Als het om natuur gaat valt het ons op dat er weinig echte keuzes worden gemaakt. Zo noemt het College agrarisch natuurbeheer als middel om weidevogels te beschermen maar plas-drasgebieden niet. Wat D66 betreft wordt dit wel meegenomen en worden hier ook financiële middelen voor beschikbaar gesteld om boeren te compenseren. Wat ons betreft mogen insecten ook een prominentere plek krijgen in de omgevingsvisie. Het woord bestuivers wordt één keer genoemd in het hele stuk, en het woord insecten niet. Dit terwijl insecten driekwart van de soorten vormen en belangrijke taken op zich nemen zoals het bestuiven van planten. Daarom zouden we graag zien dat concrete maatregelen worden genomen die insectenpopulaties beschermen en stimuleren.

D66 wil verder dat de provincie de biodiversiteit stimuleert door te investeren in groenblauwe dooradering bij aanbestedingen en de aanleg van wegen, fietspaden en projecten voor de energietransitie.

Betaalbare en duurzame energie – eigendom en eerlijkheid

De energietransitie is dé uitdaging van onze tijd. De oproep van D66 is: wees niet te terughoudend en ga niet alles dichtregelen!

In de visie lijkt er geen plek meer te zijn voor grootschalig wind en zon op land. D66 betreurt dat. Wat ons betreft moeten we door met zon en wind op land om de RES-doelen van 2030 te halen. Dit is geen eindstation, maar slechts de eerste tranche. De klimaatdoelen lopen tot 2050. Vooruitkijken is noodzakelijk, en de energietransitie stop je niet door ‘nee’ te zeggen tegen nieuwe plannen. Onze fractie wijst niet bij voorbaat zonneparken af – mits meervoudig gebruik en zorgvuldig ingepast – en wil dat wind op land bespreekbaar blijft: lokaal gedragen, ruimtelijk goed ingepast, en democratisch georganiseerd.

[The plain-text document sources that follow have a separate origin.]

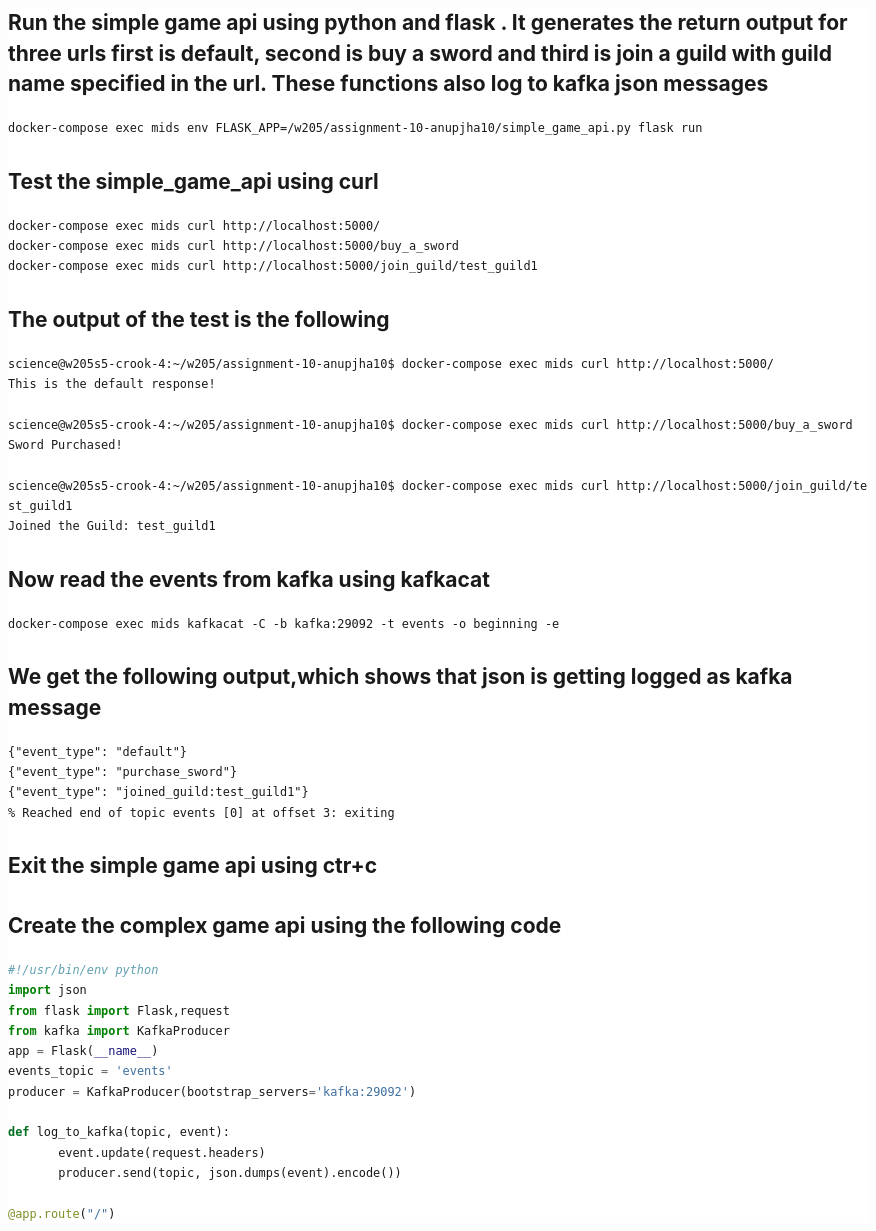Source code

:  ## Run the simple game api using python and flask . It generates the return output for three urls first is default, second is buy a sword and third is join a guild with guild name specified in the url. These functions also log to kafka json messages
 ```
 docker-compose exec mids env FLASK_APP=/w205/assignment-10-anupjha10/simple_game_api.py flask run
 ```
 ## Test the simple_game_api using curl

 ```
 docker-compose exec mids curl http://localhost:5000/
 docker-compose exec mids curl http://localhost:5000/buy_a_sword
 docker-compose exec mids curl http://localhost:5000/join_guild/test_guild1
 ```
 ## The output of the test is the following
 ```
 science@w205s5-crook-4:~/w205/assignment-10-anupjha10$ docker-compose exec mids curl http://localhost:5000/
 This is the default response!
 
 science@w205s5-crook-4:~/w205/assignment-10-anupjha10$ docker-compose exec mids curl http://localhost:5000/buy_a_sword
 Sword Purchased!

 science@w205s5-crook-4:~/w205/assignment-10-anupjha10$ docker-compose exec mids curl http://localhost:5000/join_guild/test_guild1
 Joined the Guild: test_guild1
 ```
 ## Now read the events from kafka using kafkacat
 ```
 docker-compose exec mids kafkacat -C -b kafka:29092 -t events -o beginning -e
 ```
 ## We get the following output,which shows that json is getting logged as kafka message  
 ```
 {"event_type": "default"}
 {"event_type": "purchase_sword"}
 {"event_type": "joined_guild:test_guild1"}
 % Reached end of topic events [0] at offset 3: exiting
 ```
 ## Exit the simple game api using ctr+c

 
 ## Create the complex game api using the following code

 ```python
#!/usr/bin/env python
import json
from flask import Flask,request
from kafka import KafkaProducer
app = Flask(__name__)
events_topic = 'events'
producer = KafkaProducer(bootstrap_servers='kafka:29092')

def log_to_kafka(topic, event):
        event.update(request.headers)
		producer.send(topic, json.dumps(event).encode())

@app.route("/")
 ```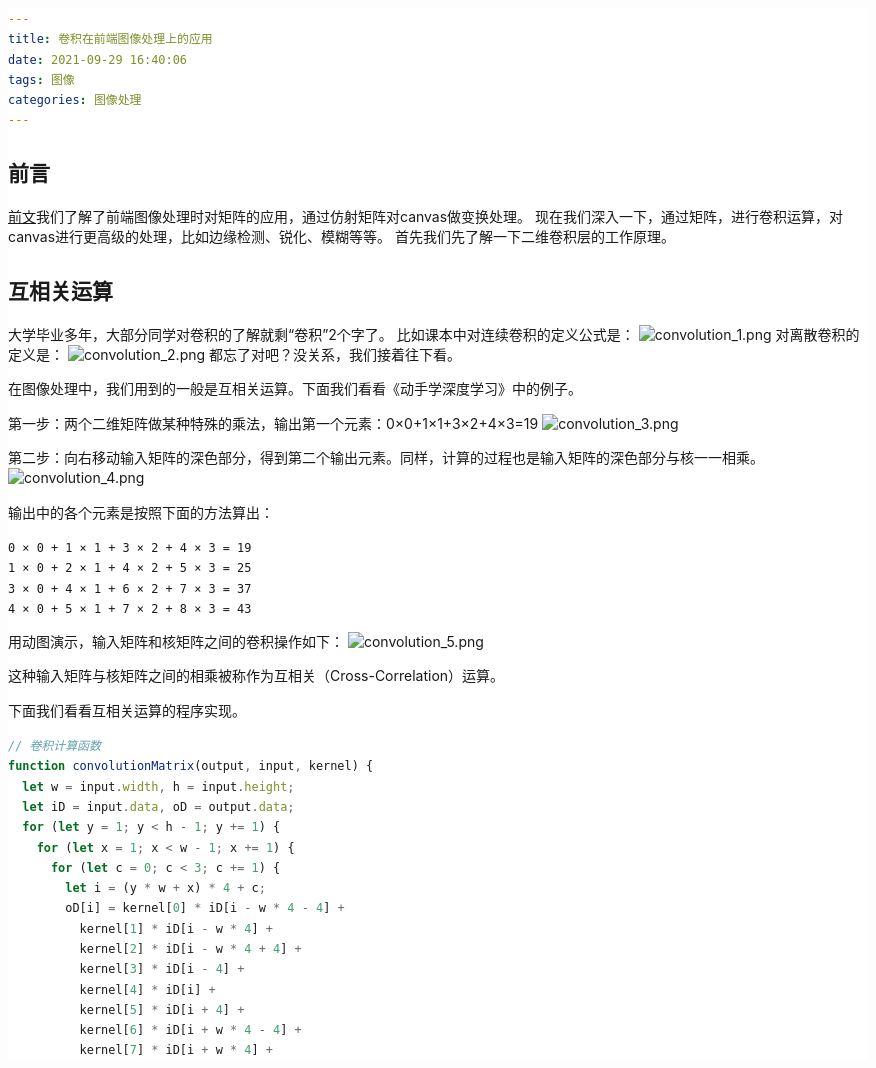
 ```yaml
---
title: 卷积在前端图像处理上的应用
date: 2021-09-29 16:40:06
tags: 图像
categories: 图像处理
---
```


## 前言
[前文](https://lovelyun.github.io/%E5%9B%BE%E5%83%8F%E5%A4%84%E7%90%86/canvas%E5%8F%98%E6%8D%A2%E7%9F%A9%E9%98%B5/)我们了解了前端图像处理时对矩阵的应用，通过仿射矩阵对canvas做变换处理。
现在我们深入一下，通过矩阵，进行卷积运算，对canvas进行更高级的处理，比如边缘检测、锐化、模糊等等。
首先我们先了解一下二维卷积层的工作原理。

## 互相关运算
大学毕业多年，大部分同学对卷积的了解就剩“卷积”2个字了。
比如课本中对连续卷积的定义公式是：
![convolution_1.png](/img/convolution_1.png)
对离散卷积的定义是：
![convolution_2.png](/img/convolution_2.png)
都忘了对吧？没关系，我们接着往下看。

在图像处理中，我们用到的一般是互相关运算。下面我们看看《动手学深度学习》中的例子。

第一步：两个二维矩阵做某种特殊的乘法，输出第一个元素：0×0+1×1+3×2+4×3=19
![convolution_3.png](/img/convolution_3.png)

第二步：向右移动输入矩阵的深色部分，得到第二个输出元素。同样，计算的过程也是输入矩阵的深色部分与核一一相乘。
![convolution_4.png](/img/convolution_4.png)

输出中的各个元素是按照下面的方法算出：

```
0 × 0 + 1 × 1 + 3 × 2 + 4 × 3 = 19
1 × 0 + 2 × 1 + 4 × 2 + 5 × 3 = 25
3 × 0 + 4 × 1 + 6 × 2 + 7 × 3 = 37
4 × 0 + 5 × 1 + 7 × 2 + 8 × 3 = 43
```

用动图演示，输入矩阵和核矩阵之间的卷积操作如下：
![convolution_5.png](/img/convolution_5.png)

这种输入矩阵与核矩阵之间的相乘被称作为互相关（Cross-Correlation）运算。

下面我们看看互相关运算的程序实现。

```javascript
// 卷积计算函数
function convolutionMatrix(output, input, kernel) {
  let w = input.width, h = input.height;
  let iD = input.data, oD = output.data;
  for (let y = 1; y < h - 1; y += 1) {
    for (let x = 1; x < w - 1; x += 1) {
      for (let c = 0; c < 3; c += 1) {
        let i = (y * w + x) * 4 + c;
        oD[i] = kernel[0] * iD[i - w * 4 - 4] +
          kernel[1] * iD[i - w * 4] +
          kernel[2] * iD[i - w * 4 + 4] +
          kernel[3] * iD[i - 4] +
          kernel[4] * iD[i] +
          kernel[5] * iD[i + 4] +
          kernel[6] * iD[i + w * 4 - 4] +
          kernel[7] * iD[i + w * 4] +
```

Dorpsmolens, coöperaties, burgerwind, collectieve zon – dat is hoe je draagvlak bouwt én profijt deelt.

Energieopslag is een cruciale schakel. Toch wordt dit in de visie vooral gekoppeld aan landelijke afstemming. Wij willen dat Groningen hier zélf ruimte voor biedt – ook buiten de bebouwde omgeving. Kleine batterijen op woningniveau, wijkbatterijen en grootschalige opslag op bedrijventerreinen moeten niet worden geblokkeerd.

Verder heeft onze fractie nog een aantal voor onze belangrijke punten ingebracht. Zo pleiten we voor ruimte voor de zogenaamde middenmolens – tussen de kleine erfmolen en de megaturbines in. Ideaal voor dorpen en energiecoöperaties, maar nu nog technisch onmogelijk binnen de kaders. Ook zien wij graag een provinciebreed warmtenetwerk waarbij de restwarmte van industrie en datacenters wordt benut om huizen, scholen en publieke gebouwen te verwarmen. Maar misschien de belangrijkste oproep op dit onderwerp: de energietransitie is geen project, maar een maatschappelijke omslag. Maak keuzes niet op basis van wat mooi is, maar op basis van wat nodig is.